By Jacob Nesson
Let’s face it…transitioning back to in-person classes has been shit. Although the majority of us have crawled out of our numbing depression from spending 22 hours a day in Warren Towers, that doesn’t mean we don’t deserve a Wellness Day again. I hate to break it to those of you betting on that singular decompresser per semester, but it’s not happening. Instead, we must take action into our own hands. We could petition for change OR we could be smart, finding loopholes in the system. If we get COVID, that’s a mental health day, eh? Sure, you might risk hospitalization and long term health issues that nobody knows about, but that’s nothing compared to sitting in Econ on a Friday afternoon. Here are the best ways to efficiently get COVID on campus:
- Fuck the COVID Test Administor(s): Who are the people closest to students testing positive?? That’s right…the COVID Test Administrators. You’ve already made tense, sexual eye contact with them at least once this month, so it’s time to make your move. Have sex with one of these workers, or multiple if you want to increase your chances. Since you’re already at 808 Comm Ave, why not do it in the Howard Thurman Center?? As long as you’re not studying, you won’t be allowed to be kicked out!
- Scale an Isolation House Building: Finally, a chance to become a real superhero. Grab your suction cups (or your roommates’ plunger if you don’t have one) and get climbing. This is finally a chance to show off your totally swagalicious rock climbing skills that you learned in your PDP and vowed you would use some day! Once in the building, throw a rager with the isolationists. Not only will you be sure to get COVID, but will also have a bangin time.

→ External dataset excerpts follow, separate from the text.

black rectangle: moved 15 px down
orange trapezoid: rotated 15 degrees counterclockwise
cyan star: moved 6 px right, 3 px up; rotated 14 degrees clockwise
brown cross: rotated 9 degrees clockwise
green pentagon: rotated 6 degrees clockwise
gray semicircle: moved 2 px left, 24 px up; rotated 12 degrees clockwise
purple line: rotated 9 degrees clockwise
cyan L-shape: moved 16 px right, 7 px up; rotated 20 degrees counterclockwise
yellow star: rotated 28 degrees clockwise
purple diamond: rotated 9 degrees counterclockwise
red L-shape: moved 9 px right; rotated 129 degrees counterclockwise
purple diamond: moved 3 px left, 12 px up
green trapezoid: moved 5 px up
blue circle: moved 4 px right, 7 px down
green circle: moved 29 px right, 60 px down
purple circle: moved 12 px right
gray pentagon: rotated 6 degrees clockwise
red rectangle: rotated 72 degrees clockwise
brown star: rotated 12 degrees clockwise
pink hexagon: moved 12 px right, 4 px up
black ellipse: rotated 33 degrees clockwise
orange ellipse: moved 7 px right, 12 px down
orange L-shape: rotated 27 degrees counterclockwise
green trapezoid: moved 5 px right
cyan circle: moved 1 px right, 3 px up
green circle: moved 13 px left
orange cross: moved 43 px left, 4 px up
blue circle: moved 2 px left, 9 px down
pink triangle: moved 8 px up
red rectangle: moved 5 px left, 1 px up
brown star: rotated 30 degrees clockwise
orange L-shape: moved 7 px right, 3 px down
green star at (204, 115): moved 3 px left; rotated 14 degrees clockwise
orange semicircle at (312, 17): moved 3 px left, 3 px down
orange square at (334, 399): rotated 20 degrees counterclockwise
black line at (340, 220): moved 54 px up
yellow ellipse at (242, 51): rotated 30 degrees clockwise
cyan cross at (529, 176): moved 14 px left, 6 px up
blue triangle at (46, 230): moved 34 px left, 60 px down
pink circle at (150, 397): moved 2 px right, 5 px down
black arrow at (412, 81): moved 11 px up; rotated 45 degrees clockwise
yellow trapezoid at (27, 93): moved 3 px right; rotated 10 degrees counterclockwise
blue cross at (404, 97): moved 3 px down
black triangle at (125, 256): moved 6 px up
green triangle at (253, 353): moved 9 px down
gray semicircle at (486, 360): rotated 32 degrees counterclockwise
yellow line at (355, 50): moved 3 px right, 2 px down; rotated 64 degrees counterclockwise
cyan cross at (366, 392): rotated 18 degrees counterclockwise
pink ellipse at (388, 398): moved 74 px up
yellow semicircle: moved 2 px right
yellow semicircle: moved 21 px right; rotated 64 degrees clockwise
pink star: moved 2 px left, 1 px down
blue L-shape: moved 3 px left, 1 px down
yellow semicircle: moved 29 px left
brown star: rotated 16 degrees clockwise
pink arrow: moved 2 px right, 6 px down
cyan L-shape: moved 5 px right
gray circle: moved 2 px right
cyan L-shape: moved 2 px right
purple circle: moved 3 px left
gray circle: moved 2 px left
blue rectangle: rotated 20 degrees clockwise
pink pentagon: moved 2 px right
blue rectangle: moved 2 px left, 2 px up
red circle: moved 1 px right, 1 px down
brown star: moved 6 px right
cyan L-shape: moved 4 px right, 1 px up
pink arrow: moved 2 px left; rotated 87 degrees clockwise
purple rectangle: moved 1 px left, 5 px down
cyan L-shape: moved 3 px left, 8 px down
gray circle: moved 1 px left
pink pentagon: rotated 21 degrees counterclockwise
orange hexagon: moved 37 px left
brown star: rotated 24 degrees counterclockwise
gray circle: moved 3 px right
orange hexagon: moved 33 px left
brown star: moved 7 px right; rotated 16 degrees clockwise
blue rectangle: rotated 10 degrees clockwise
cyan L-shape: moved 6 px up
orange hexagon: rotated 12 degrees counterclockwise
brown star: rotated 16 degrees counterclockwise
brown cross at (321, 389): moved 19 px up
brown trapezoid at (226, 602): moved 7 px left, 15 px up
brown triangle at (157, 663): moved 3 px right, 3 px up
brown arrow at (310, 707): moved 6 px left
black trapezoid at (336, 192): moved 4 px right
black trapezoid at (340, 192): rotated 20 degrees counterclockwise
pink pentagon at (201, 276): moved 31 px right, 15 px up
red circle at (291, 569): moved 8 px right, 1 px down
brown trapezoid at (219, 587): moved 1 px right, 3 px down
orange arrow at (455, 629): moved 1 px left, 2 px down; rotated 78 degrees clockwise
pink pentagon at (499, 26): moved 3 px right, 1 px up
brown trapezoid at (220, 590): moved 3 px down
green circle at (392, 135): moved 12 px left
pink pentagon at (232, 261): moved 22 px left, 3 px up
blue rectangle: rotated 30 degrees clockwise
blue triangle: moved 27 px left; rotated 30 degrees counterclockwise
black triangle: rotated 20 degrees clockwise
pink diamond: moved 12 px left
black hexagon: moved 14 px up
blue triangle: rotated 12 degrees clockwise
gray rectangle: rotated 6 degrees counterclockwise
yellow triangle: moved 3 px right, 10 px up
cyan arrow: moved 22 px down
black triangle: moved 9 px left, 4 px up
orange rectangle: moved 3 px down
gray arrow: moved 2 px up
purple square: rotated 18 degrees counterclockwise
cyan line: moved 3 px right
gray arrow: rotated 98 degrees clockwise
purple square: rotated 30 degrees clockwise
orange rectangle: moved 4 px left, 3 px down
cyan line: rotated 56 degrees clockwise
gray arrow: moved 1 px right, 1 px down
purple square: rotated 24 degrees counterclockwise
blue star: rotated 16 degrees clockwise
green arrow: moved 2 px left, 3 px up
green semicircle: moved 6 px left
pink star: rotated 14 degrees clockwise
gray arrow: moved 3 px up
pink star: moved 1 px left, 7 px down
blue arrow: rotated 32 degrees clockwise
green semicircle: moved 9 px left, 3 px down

- Lick the Toilet Seats in the CAS Basement Bathroom: Admit it kid, you’ve had that thought “what would happen if I licked this disgusting toilet seat?” I know you have, freak. Well, here’s your chance to finally put your words into action. You may not end up getting COVID since it hasn’t been scientifically proven to transmit through booty, but you’ll definitely get sick! Once you explain to the professor what happened they won’t want you in their class anyways. Ahhhh, pure bliss. Let the mental health days begin.
- Set Up a Kissing Booth at the GSU: Find a day where there will be an activities fair at the GSU and sneak in with your kissing booth. As long as you remain confident and are giving something away for free, students will flock to you. Not only will you receive your first kiss from outside your immediate family (yippee!), but you will also get a smooch from Ms. Rona.
- Create a “Lab Experiment”: If you’re reading this article, I’m going to assume you’re not a STEM student. It’s time to finally make your parents proud and become a STEM kid for the day by creating your own “experiment”. Say you need to collect students’ spit for a Chemistry project and make up a fancy name in case they ask what it’s for. Then, fill up a 100ml beaker and when you are finally alone…chug. If you need a chaser, I recommend Diet Coke based on personal experience. If you’re ever in a frat in the future, this also may serve as a hazing technique.
These 5 actions are surefire ways to escape your classes and climb into those cozy isolation beds. And if those don’t work, you can always rely on the old school technique for squeezing in mental health time…sleeping in class.